St. Jerome as a Kid in the Catacombs

When St. Jerome was young (he says he was a “puer,” a boy, and he was about twelve) and was sent to study in Rome, he used to go along with his Christian friends on Sunday afternoon trips to the catacombs, to visit and pray at the tombs of the apostles or the other martyrs (or just to test their courage and explore places, because they were boys). And we know this because he talks about it in his Commentary on Ezekiel (40, 5-13).

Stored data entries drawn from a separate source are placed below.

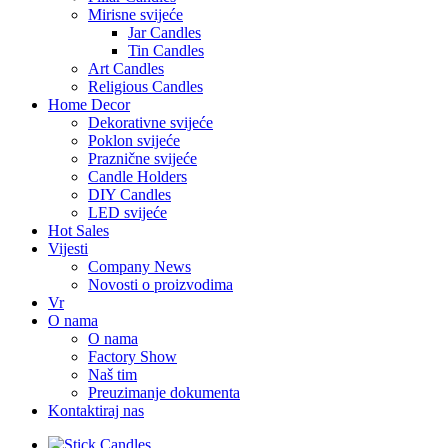
Mirisne svijeće
Jar Candles
Tin Candles
Art Candles
Religious Candles
Home Decor
Dekorativne svijeće
Poklon svijeće
Praznične svijeće
Candle Holders
DIY Candles
LED svijeće
Hot Sales
Vijesti
Company News
Novosti o proizvodima
Vr
O nama
O nama
Factory Show
Naš tim
Preuzimanje dokumenta
Kontaktiraj nas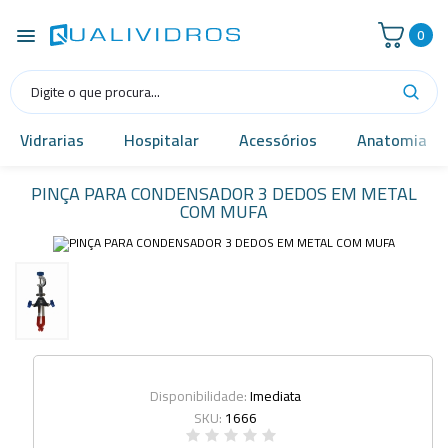
0
Vidrarias
Hospitalar
Acessórios
Anatomia
PINÇA PARA CONDENSADOR 3 DEDOS EM METAL
COM MUFA
Disponibilidade:
Imediata
SKU:
1666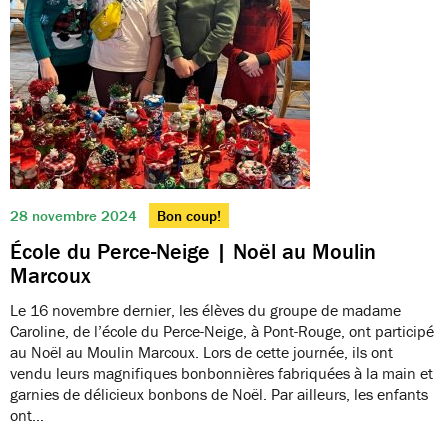
28 novembre 2024
Bon coup!
École du Perce-Neige | Noël au Moulin
Marcoux
Le 16 novembre dernier, les élèves du groupe de madame
Caroline, de l’école du Perce-Neige, à Pont-Rouge, ont participé
au Noël au Moulin Marcoux. Lors de cette journée, ils ont
vendu leurs magnifiques bonbonnières fabriquées à la main et
garnies de délicieux bonbons de Noël. Par ailleurs, les enfants
ont…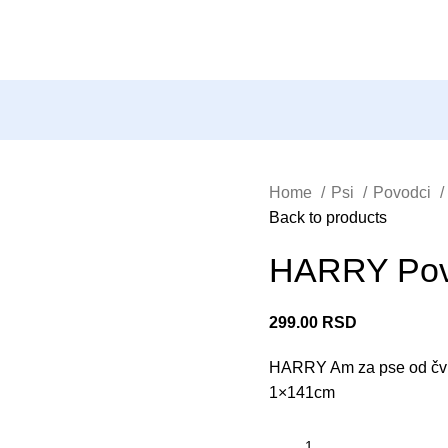
Home
Psi
Povodci
Back to products
HARRY Pov
299.00
RSD
HARRY Am za pse od čvrs
1×141cm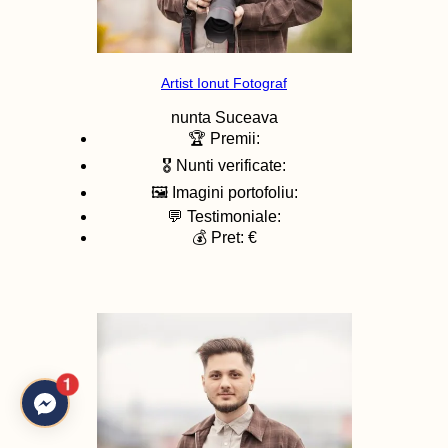
Artist Ionut Fotograf
nunta
Suceava
🏆 Premii:
🎖️ Nunti verificate:
🖼️ Imagini portofoliu:
💬 Testimoniale:
💰 Pret: €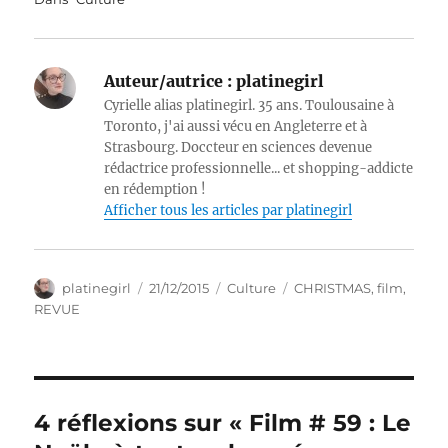
Auteur/autrice :
platinegirl
Cyrielle alias platinegirl. 35 ans. Toulousaine à
Toronto, j'ai aussi vécu en Angleterre et à
Strasbourg. Doccteur en sciences devenue
rédactrice professionnelle... et shopping-addicte
en rédemption !
Afficher tous les articles par platinegirl
Auteur
Publié
Catégories
Étiquettes
platinegirl
21/12/2015
Culture
CHRISTMAS
,
film
,
le
REVUE
4 réflexions sur « Film # 59 : Le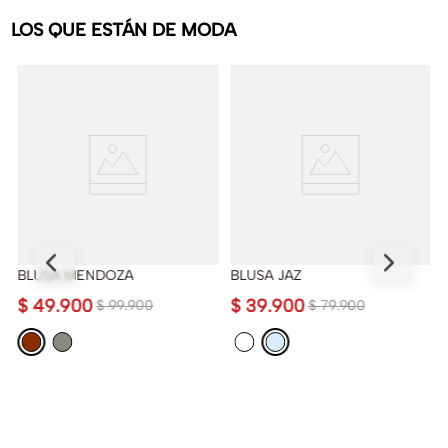
LOS QUE ESTÁN DE MODA
BLUSA MENDOZA
BLUSA JAZ
$
49
.
900
$
39
.
900
$
99
.
900
$
79
.
900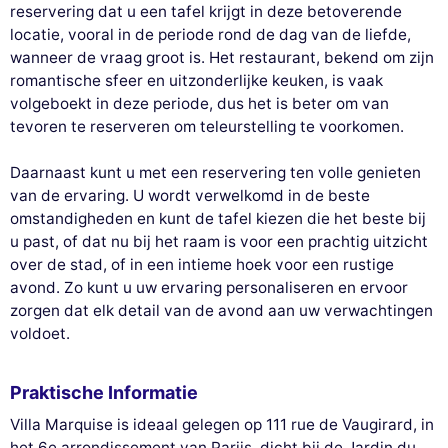
reservering dat u een tafel krijgt in deze betoverende
locatie, vooral in de periode rond de dag van de liefde,
wanneer de vraag groot is. Het restaurant, bekend om zijn
romantische sfeer en uitzonderlijke keuken, is vaak
volgeboekt in deze periode, dus het is beter om van
tevoren te reserveren om teleurstelling te voorkomen.
Daarnaast kunt u met een reservering ten volle genieten
van de ervaring. U wordt verwelkomd in de beste
omstandigheden en kunt de tafel kiezen die het beste bij
u past, of dat nu bij het raam is voor een prachtig uitzicht
over de stad, of in een intieme hoek voor een rustige
avond. Zo kunt u uw ervaring personaliseren en ervoor
zorgen dat elk detail van de avond aan uw verwachtingen
voldoet.
Praktische Informatie
Villa Marquise is ideaal gelegen op 111 rue de Vaugirard, in
het 6e arrondissement van Parijs, dicht bij de Jardin du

“Often we would enter those crypts which have been hollowed out of the depths of the earth, and which, along the walls on either side of the passages, contain the bodies of buried people. Everything was so dark that the Prophet’s saying, ‘Let them go down alive to the underworld’ (Ps. 55: 15) seemed almost to have been fulfilled.

“Here and there a ray of light, admitted from above, relieved the horror of blackness, yet in such a way that you imagined that it was not so much a window as a funnel pierced by the light itself as it descended.

“Then we would walk back with feet feeling our way, wrapped in ‘unseeing night’ (Seneca the Younger, Thyestes, 668: “nocte caeca”), with Virgil’s line recurring to us: ‘Everywhere the terror” in our hearts, “and silence itself at the same time” terrified us. (Aeneid, Bk. 2, 1, 755: “Terror ubique animos, simul ipsa silentia terrent.”)”

So… yeah, St. Jerome apparently did this a lot, even though it scared the dickens out of him and the other kids. Not exactly an advertisement for taking the Scavi tours in Rome, I gotta say!

I wish I’d known about this quote at Halloween time. It’s a good one for supporting spooky stuff.

(And immediately afterward, Jerome uses it to explain several Scriptural quotes about God dwelling in darkness as well as light, and the majesty and terror of darkness and silence.)

(Translation mostly taken from a footnote in Cain’s translation of St Jerome’s Commentary on Galatians. It is in the CUA Press Fathers of the Church series.)

2 Comments

Filed under Halloween, Saint Stories

2 responses to “St. Jerome as a Kid in the Catacombs

  1. David Llewellyn Dodds

    Fascinating – thank you!

    Would it be far-fetched to cross-reference his account of apparent Centaur and faithful Satyr in chapters 7-8 of his Life of St. Paul the Hermit? (Did St. Jerome know St. Athanasius’s Life of St. Anthony? These chapters compare and contrast with chapter 53, there.)

  2. Well, Jerome says at the beginning of his life of Paulus that “both Greek and Roman authors have handed down careful accounts of Anthony”, so I would say yes.